Milipitas, Calif.-based Solectron said Friday that it is comfortable with its numbers for the second quarter and fiscal 2001.
The company reaffirmed that it expects second-quarter sales of $5.4 billion to $5.7 billion, with earnings of 29 cents to 39 cents per share, excluding charges. For fiscal 2001, sales are pegged at just over $23 billion with pro forma cash earnings of between $1.22 and $1.25.
The company was reiterated at "strong buy" at Deutsche Banc Alex Brown.
Analyst Chris Whitmore was bullish on the progress of Solectron's integration assets from a recent deal with Nortel Networks, one of the largest original electronic manufacturing (OEM) deals ever completed. Whitmore also highlighted the strong growth in the contract manufacturing sector, which will also be boosted by an easing component environment.

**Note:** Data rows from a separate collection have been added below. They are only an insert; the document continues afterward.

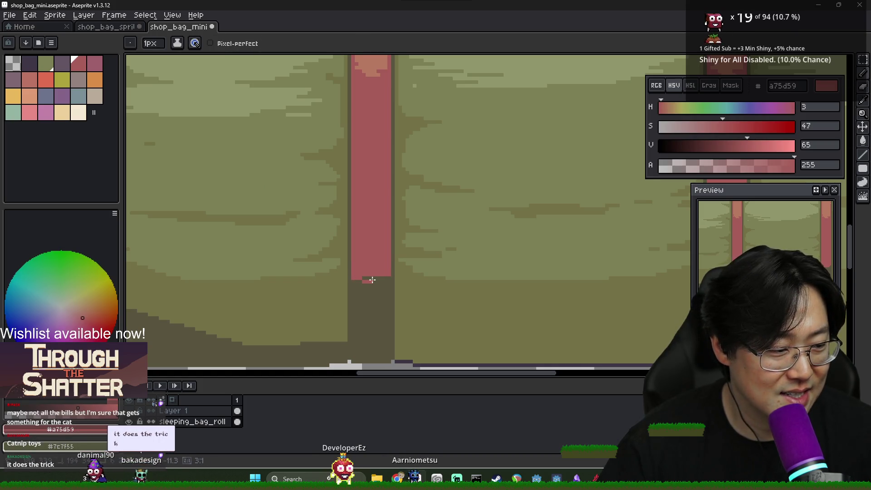
{"action": "scroll", "coordinate": [395, 288], "scroll_direction": "down", "scroll_amount": 4}
{"action": "scroll", "coordinate": [478, 286], "scroll_direction": "up", "scroll_amount": 4}
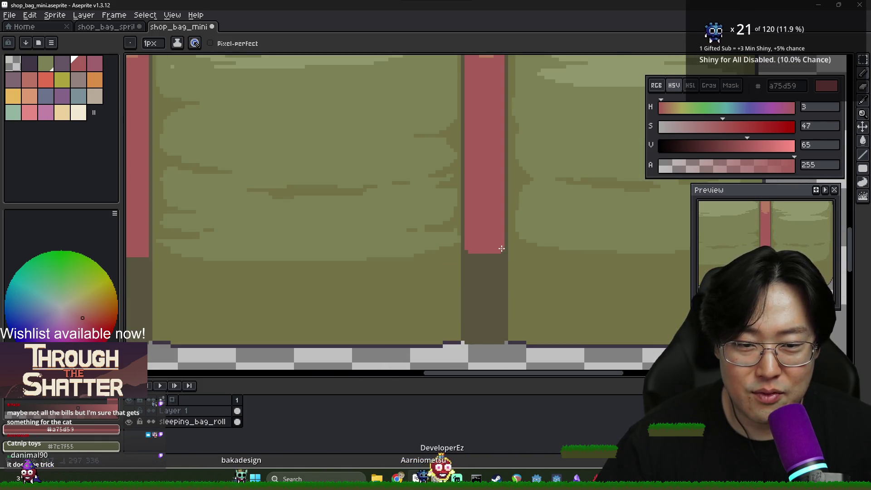
{"action": "scroll", "coordinate": [499, 254], "scroll_direction": "down", "scroll_amount": 2}
{"action": "scroll", "coordinate": [348, 279], "scroll_direction": "down", "scroll_amount": 2}
{"action": "scroll", "coordinate": [348, 279], "scroll_direction": "up", "scroll_amount": 3}
{"action": "left_click", "coordinate": [281, 263], "text": "alt"}
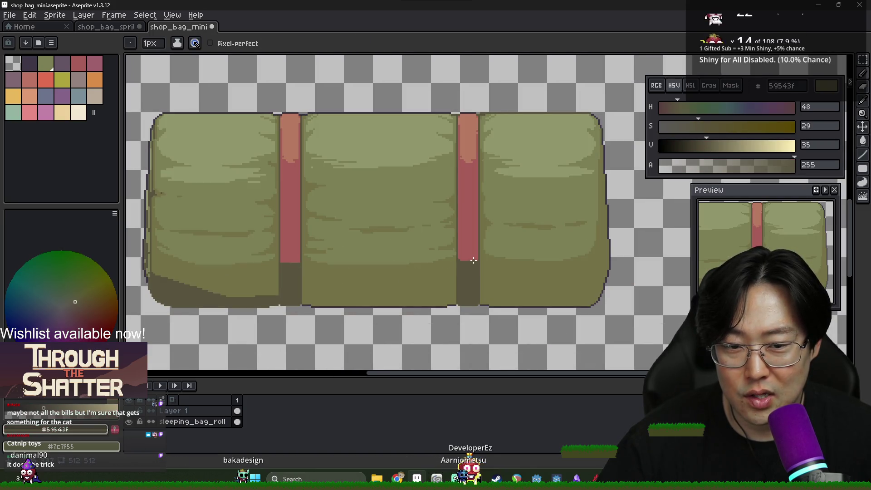
{"action": "scroll", "coordinate": [454, 272], "scroll_direction": "down", "scroll_amount": 3}
{"action": "scroll", "coordinate": [354, 273], "scroll_direction": "up", "scroll_amount": 4}
{"action": "scroll", "coordinate": [292, 288], "scroll_direction": "down", "scroll_amount": 3}
{"action": "scroll", "coordinate": [267, 296], "scroll_direction": "up", "scroll_amount": 2}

The current strength among contract manufacturers was echoed at Flextronics, which will be the beneficiary of Ericsson's decision to outsource its production of mobile handsets.
Under the deal, Singapore-based Flextronics will begin production of Ericsson-designed mobile phones in April. The contract also will include management of the supply chain on a global basis.
For Flextronics, the arrangement is expected to boost revenue "substantially" and contribute to the company's cash earnings per share over the year.
The deal was cheered at Robertson Stephens, where analyst J. Keith Dunne raised the stock from "buy" to "strong buy."
According to Dunne, the opportunity to manufacture Ericsson's products far outweighs investors' concerns about Flextronics' exposure to cell phones and PCs, especially if Ericsson were to take "the long-term view of outsourcing production without burdening the EMS industry with older, high-cost facilities that have contributed to (Ericsson's) current dilemma."
And there may be more outsourcing opportunities on the way. Patrick J. Barr at ING Barings opined about the outlook for contract manufacturing, given recent developments at struggling telecom company Lucent Technologies.
Lucent recently said it will sell two manufacturing facilities and use contract equipment vendors. Although Barr believes Celestica is the front-runner, both Flextronics and Solectron could be poised to take advantage of the opportunity.
Barr currently has Solectron's stock rated a "buy." Flextronics is rated a "strong buy."